§ Brief
Give back the records below exactly, every one, with no pictures.

________________

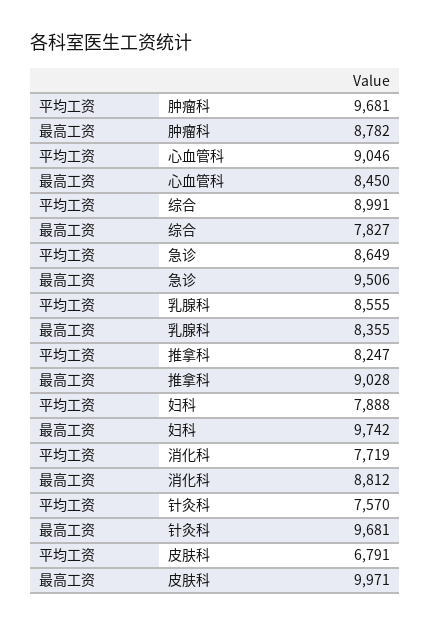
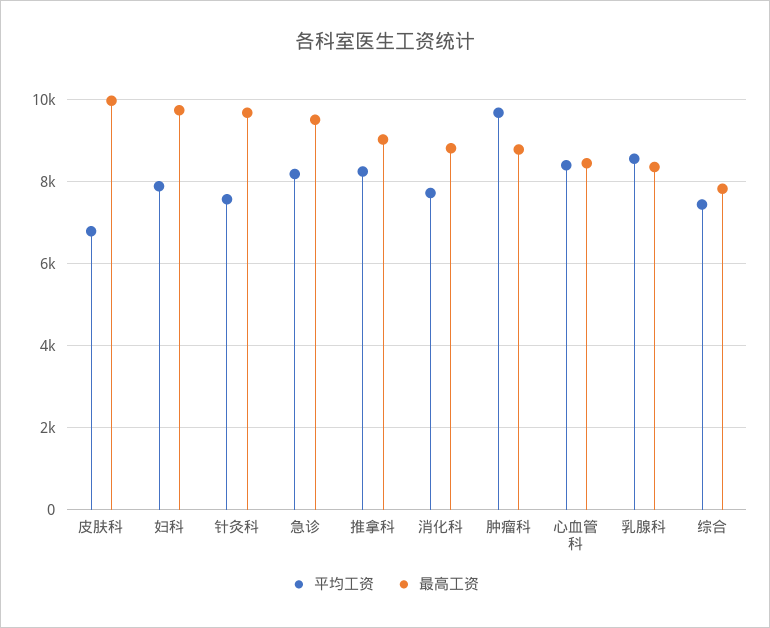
  {
    "平均工资": {
      "肿瘤科": 9681,
-     "心血管科": 9046,
+     "心血管科": 8400,
-     "综合": 8991,
+     "综合": 7400,
-     "急诊": 8649,
+     "急诊": 8200,
      "乳腺科": 8555,
      "推拿科": 8247,
      "妇科": 7888,
      "消化科": 7719,
      "针灸科": 7570,
      "皮肤科": 6791
    },
    "最高工资": {
      "肿瘤科": 8782,
      "心血管科": 8450,
      "综合": 7827,
      "急诊": 9506,
      "乳腺科": 8355,
      "推拿科": 9028,
      "妇科": 9742,
      "消化科": 8812,
      "针灸科": 9681,
      "皮肤科": 9971
    }
  }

________________

§ Answer to the problem
  {
    "平均工资": {
      "肿瘤科": 9681,
-     "心血管科": 9046,
+     "心血管科": 8400,
-     "综合": 8991,
+     "综合": 7400,
-     "急诊": 8649,
+     "急诊": 8200,
      "乳腺科": 8555,
      "推拿科": 8247,
      "妇科": 7888,
      "消化科": 7719,
      "针灸科": 7570,
      "皮肤科": 6791
    },
    "最高工资": {
      "肿瘤科": 8782,
      "心血管科": 8450,
      "综合": 7827,
      "急诊": 9506,
      "乳腺科": 8355,
      "推拿科": 9028,
      "妇科": 9742,
      "消化科": 8812,
      "针灸科": 9681,
      "皮肤科": 9971
    }
  }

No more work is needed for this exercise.